All About My Mother - The Joy Luck Club - Lady Bird

The Body: Louise Bonnet Selects
Presented with Gagosian
May 19

As part of Metrograph’s ongoing collaboration with Gagosian, the Swiss painter Louise Bonnet selects films that explore and unsettle the idea of “the body.”

“The protagonists in these movies are ruled by their outer shells, their bodies—they are betrayed by them, changed by them, and their lives are sometimes turned upside down because of them.”—Louise Bonnet

Series Includes:

A. I. Artificial Intelligence - All That Jazz - Audition
Kung Fu Master - The Autopsy of Jane Doe - The Brood
Under the Skin

Beyond the Visible: Hilma af Klint
Opens May 19

The Swedish painter and mystic Hilma af Klint (1862-1944) was, for decades after her death, a nearly forgotten figure in art history, but the small coterie of admirers who’d discovered the trailblazing abstract canvases she’d begun to produce around 1906 swelled to an army after a blockbuster 2018 Guggenheim exhibition of these visionary works, predicting and predating those of long-canonized abstractionists. Dyrschka, in her assured debut, continues the crucial work of placing af Klint in her rightful place in the story of abstract art, throwing light on the painter’s spiritual beliefs and practice as well as illustrating the forces that deprived her of due credit for her innovations in her lifetime.
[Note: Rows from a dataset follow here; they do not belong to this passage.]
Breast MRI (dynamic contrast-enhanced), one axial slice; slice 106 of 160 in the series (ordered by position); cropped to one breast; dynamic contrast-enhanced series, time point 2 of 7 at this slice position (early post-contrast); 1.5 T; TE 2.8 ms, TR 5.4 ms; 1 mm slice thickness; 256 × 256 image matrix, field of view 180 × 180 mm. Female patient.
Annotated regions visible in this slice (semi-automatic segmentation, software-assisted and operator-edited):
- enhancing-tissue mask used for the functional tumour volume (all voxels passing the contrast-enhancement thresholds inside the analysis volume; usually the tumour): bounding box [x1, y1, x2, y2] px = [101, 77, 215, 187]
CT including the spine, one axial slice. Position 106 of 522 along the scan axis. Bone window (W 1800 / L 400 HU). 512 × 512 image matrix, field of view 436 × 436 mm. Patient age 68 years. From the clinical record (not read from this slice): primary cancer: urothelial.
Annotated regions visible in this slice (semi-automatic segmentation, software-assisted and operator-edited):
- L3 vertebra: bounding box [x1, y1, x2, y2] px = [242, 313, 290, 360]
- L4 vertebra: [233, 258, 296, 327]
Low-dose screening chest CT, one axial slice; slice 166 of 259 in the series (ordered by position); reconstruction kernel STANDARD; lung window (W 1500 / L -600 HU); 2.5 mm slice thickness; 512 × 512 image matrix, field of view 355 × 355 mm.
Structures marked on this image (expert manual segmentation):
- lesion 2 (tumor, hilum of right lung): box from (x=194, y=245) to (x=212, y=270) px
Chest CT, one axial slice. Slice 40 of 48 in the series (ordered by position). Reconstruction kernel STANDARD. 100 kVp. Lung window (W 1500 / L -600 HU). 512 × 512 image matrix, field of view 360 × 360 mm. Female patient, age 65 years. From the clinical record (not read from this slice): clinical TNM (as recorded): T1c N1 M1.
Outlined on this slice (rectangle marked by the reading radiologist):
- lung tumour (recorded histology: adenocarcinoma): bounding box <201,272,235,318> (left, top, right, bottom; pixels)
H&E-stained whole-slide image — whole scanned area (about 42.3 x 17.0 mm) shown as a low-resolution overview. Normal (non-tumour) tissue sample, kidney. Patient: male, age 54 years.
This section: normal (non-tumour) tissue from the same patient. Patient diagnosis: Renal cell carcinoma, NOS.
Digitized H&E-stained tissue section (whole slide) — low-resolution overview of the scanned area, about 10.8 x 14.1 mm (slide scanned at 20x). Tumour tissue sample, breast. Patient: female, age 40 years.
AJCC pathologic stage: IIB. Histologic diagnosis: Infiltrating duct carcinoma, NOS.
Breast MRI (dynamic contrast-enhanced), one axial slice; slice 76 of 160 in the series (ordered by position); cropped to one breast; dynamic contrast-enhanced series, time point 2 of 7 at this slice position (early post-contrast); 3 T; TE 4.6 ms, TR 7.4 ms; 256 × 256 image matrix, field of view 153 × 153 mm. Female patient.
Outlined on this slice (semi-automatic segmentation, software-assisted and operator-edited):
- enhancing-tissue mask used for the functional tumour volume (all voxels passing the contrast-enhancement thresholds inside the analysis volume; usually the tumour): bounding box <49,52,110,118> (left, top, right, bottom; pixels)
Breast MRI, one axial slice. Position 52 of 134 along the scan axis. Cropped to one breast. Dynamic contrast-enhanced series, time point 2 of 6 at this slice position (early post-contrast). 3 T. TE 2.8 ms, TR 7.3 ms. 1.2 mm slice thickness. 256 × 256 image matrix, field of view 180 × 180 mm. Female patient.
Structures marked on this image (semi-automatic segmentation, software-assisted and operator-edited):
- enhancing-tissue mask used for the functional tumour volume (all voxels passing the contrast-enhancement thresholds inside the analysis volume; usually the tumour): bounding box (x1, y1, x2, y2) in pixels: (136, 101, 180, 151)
A Zeitgeist Films Release in Association with Kino Lorber.

Late nites: wanna bet?
May 26

The riveting revolutions of the roulette wheel, read ‘em and weep reveals, fortunes won and lost in an instant, and make-or-break longshots coming through—high stakes gambling makes for high stakes drama, so it’s no surprise that movies through the years have bet big on depictions of games of chance. Every number’s a winner in this Late Nites series, which will take you from glamorous Monte Carlo to grubby Reno, and from the rise of Las Vegas to the razing of old Atlantic City. You’d be nuts not to get in on this action.

Series Includes:

Atlantic City - Bay of Angels - Bob le Fambeur
California Split - Casino - The Gambler
Hard Eight - The Hustler - Pale Flower

Mur Murs: Documentaries from Agnès Varda
May 26

While the Nouvelle vague filmmakers were, as a group, engaged with the intrinsically documentary quality of cinema, taking movies out of the studios and into the street, none were so deeply involved with nonfiction throughout their careers as Varda, who’d been an established photojournalist years before making her first feature, and who would routinely alternate between fiction and nonfiction modes—often in the same film. Here you can follow the trajectory of Varda’s inspired documentary work through the years in three landmark films: 1975’s Daguerréotypes, a collection of vignettes shot in the vicinity of Varda’s home on Rue Daguerre; 1981’s Mur Murs, a study of Los Angelino street art (and Chicano culture); and 2000’s The Gleaners and I, a touchingly hand-made work which finds the 82-year-old Varda simultaneously enthusiastically embracing new digital technology and looking back over her long life.

Series Includes:

Daguerréotypes - The Gleaners and I - Mur Murs

Brunch at Metrograph
Opens May 27

The Metrograph Commissary is open for brunch again, and while we’re not necessarily saying you should start your day with a mimosa or three, we have lined up some time-tested pop crowd-pleasers in the cinemas that’ll look even better if you’ve had a couple. Titles picked with as much care as the Commissary staff lavishes on the cocktails they make, and the perfect high note to hit at the top of Saturdays and Sundays this summer.